This design communication protocol, although designed to support Transport Layer Security (TLS) and Secure Sockets Layer (SSL), uses plain text to transmit information, while allowing anonymous users to connect and publish/subscribe messages by default [11]. Also, an important security gap is the fact that it has “open” SYS-topics, which are used for specialized processes such as monitoring and configuration, which means that anyone can send fake data to clients or reprogram devices.

For the Industry 4.0 business environment to achieve its goals, it is particularly important and timely to create the processes and resolve issues related to secure M2M communication to ensure the operational continuity and productivity of the systems operating in the specific environment. Production facilities, and industrial systems in general, require a different type of security than corporate networks, as traditional security solutions, such as antimalware and firewalls, do not fulfill industry norms and requirements [12]. Accordingly, the protection of industrial confidentiality requires robust safeguard policies, as this information is the target of industrial espionage by well-organized highly specialized cybercrime groups. Under this consideration, it is a fact that cybersecurity is not the primary key issue of the architectural design of industrial infrastructures. Also, it is not economically practicable to fully upgrade them, while it is almost impossible to isolate them partially or completely from the network they operate. In conclusion, the protection of industrial infrastructure from cybersecurity incidents is critical, as any kind or size of failure can create dynamic interdependencies and incalculable economic consequences.

In this sense and recognizing not only the necessity of use but also the vulnerabilities that characterize the communication based on the MQTT protocol, this paper presents an online-semisupervised learning neural anomaly detection system to detect MQTT-based attacks, without special requirements and resources [13].
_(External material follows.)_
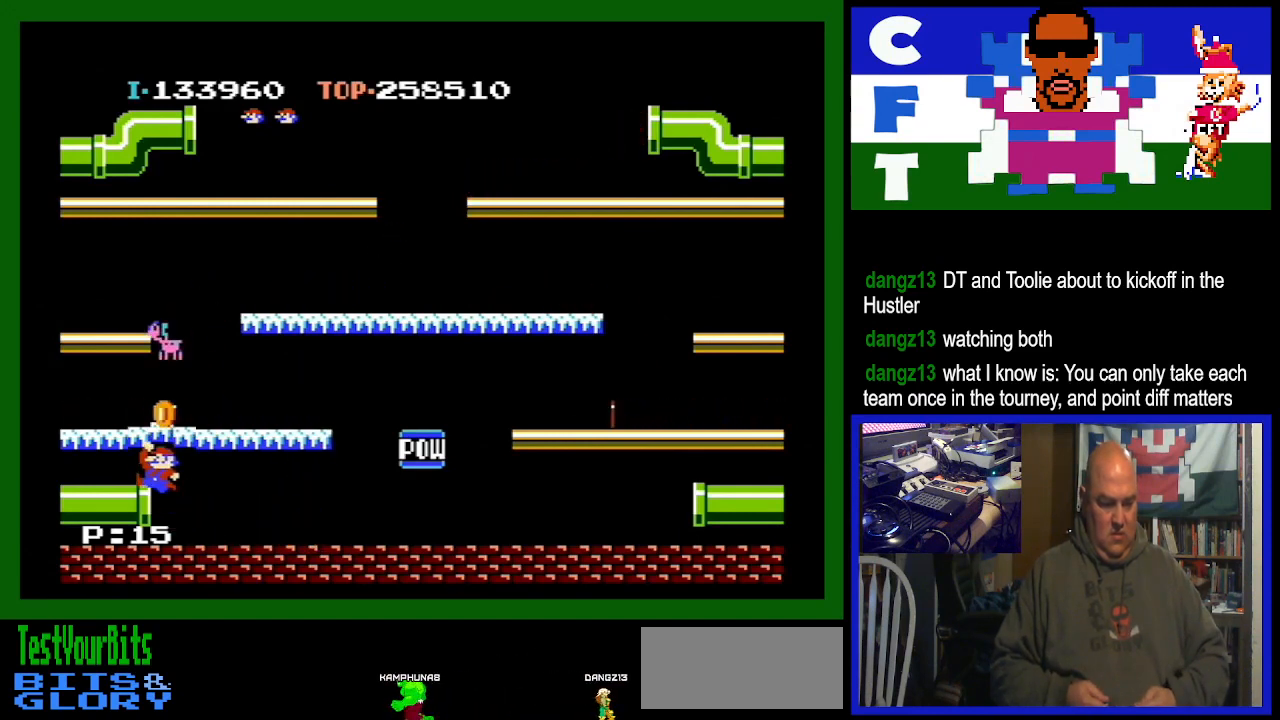
{"buttons": [], "events": [[200, "A", "up"]]}
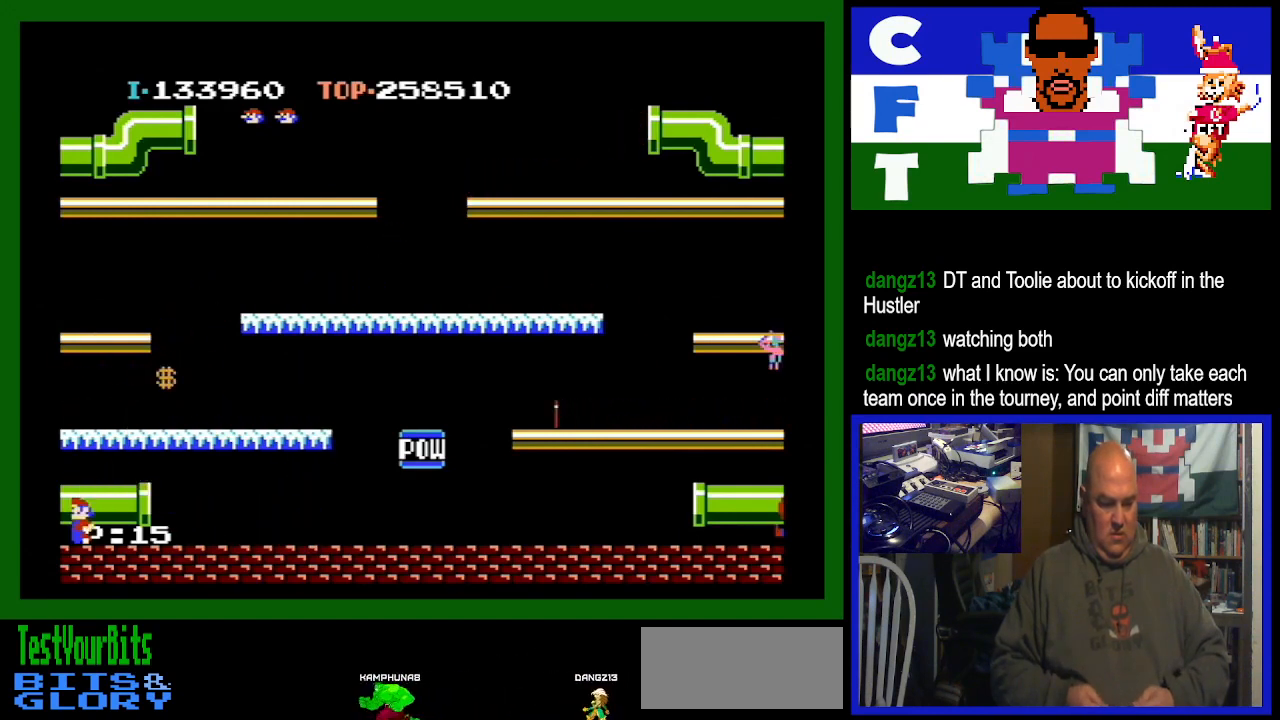
{"buttons": ["DPAD_RIGHT"], "events": [[233, "DPAD_DOWN", "down"], [233, "DPAD_RIGHT", "down"], [267, "DPAD_DOWN", "up"]]}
The rest of the paper is organized as follows: Section 2 highlights some of the main related works, Section 3 analyzes the proposed system in detail and also mathematically; the Experiments section describes the data used and the scenarios taking into account the implementation of the proposed system, and, finally, the Conclusions section summarizes the main research contribution, the novelty of the approach, and the future studies that can extend the proposed methodology.

2. Literature Review

The tremendous increase in data exchange across various IoT sensors and communication protocols has heightened security worries, highlighting the importance of robust methods to identify threats quickly and accurately [6, 14]. Security professionals and researchers rely more and more on automated methods with the help of deep learning to enhance the effectiveness of anomaly detection [15]. Deep learning is a type of artificial intelligence that models the learning process using many neurons and it is becoming increasingly popular in business [16].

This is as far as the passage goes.